You can retool your business to maximize online sales and create a one-of-a-kind experience for online consumers. It is also important that the entrepreneurial community comes together at this time. Business owners can try connecting with business experts, other entrepreneurs and business associations in a bid to seek guidance, find out what they are doing and share ideas.
Be innovative, and look out for opportunities.
Innovative thinking is more important than ever before in this present global situation. Things are changing fast, and only businesses that adapt will remain relevant after the crisis is over. The pandemic has created new opportunities entrepreneurs must be willing to identify and explore. For instance, if foot traffic to your business has decreased significantly, consider shifting toward or improving your e-commerce offerings.
Entrepreneurs can also observe new trends during this period and diversify to keep cash coming into the business. Some small businesses, for instance, have begun the sale of handmade face masks.
Assess your market.
The present global situation has changed a lot about the world economy and how business is being conducted in every industry. Entrepreneurs are advised to carefully assess the changes in the market and how it can affect their businesses, while also identifying new opportunities.
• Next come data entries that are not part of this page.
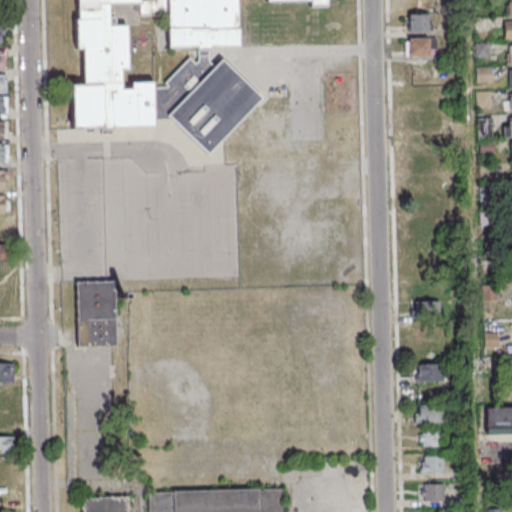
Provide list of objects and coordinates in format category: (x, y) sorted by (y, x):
building: (507, 6)
building: (416, 23)
road: (371, 24)
building: (506, 30)
building: (1, 33)
building: (418, 46)
building: (509, 55)
building: (2, 58)
building: (159, 66)
building: (159, 67)
building: (509, 79)
building: (2, 83)
building: (509, 102)
building: (2, 104)
building: (423, 121)
building: (507, 126)
building: (484, 128)
building: (2, 129)
building: (417, 144)
road: (123, 148)
building: (511, 151)
building: (3, 152)
building: (510, 176)
building: (3, 180)
building: (425, 196)
building: (2, 206)
road: (86, 208)
building: (2, 231)
road: (472, 234)
building: (3, 252)
road: (34, 255)
road: (378, 280)
building: (95, 313)
building: (96, 315)
road: (18, 337)
building: (427, 352)
building: (5, 371)
building: (428, 372)
building: (429, 413)
building: (5, 418)
building: (498, 420)
building: (429, 437)
building: (6, 444)
road: (495, 452)
building: (431, 464)
building: (6, 470)
road: (479, 482)
building: (431, 491)
building: (196, 501)
building: (197, 502)
building: (5, 511)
Communicate with consumers, and adapt accordingly.
It is expected that the crisis will cause a change in customer behavior, which might remain even after the crisis. For example, more clients are leaning toward remote channels. So entrepreneurs must communicate to understand the changing needs of their clients, while also studying trends and adapting accordingly.
It is pertinent that entrepreneurs keep their staff, clients, investors and partners informed about how they are responding to the crisis, including approaches and the strategies to keep the business afloat during and after the crisis. This gives room for stakeholders and clients to share their ideas and fears. It eliminates any form of "surprises" when decisions are made, and it shows that management is committed to protecting their interests.
Prepare your business for a future crisis.
The Covid-19 pandemic is a global situation that every entrepreneur needs to learn from. It's not a once-in-a-lifetime occurrence, but something that can happen again. This is why it is important to have a plan B (and even a plan C) to secure your business against a future crisis.
A great way to do this is by setting up an emergency fund that you can inject into your business to keep it afloat in case of a shock. Entrepreneurs can also consider training staff to work more efficiently in a bid to reduce operational costs. Other options can be to start paying down debts and trim nonessential expenses, among others.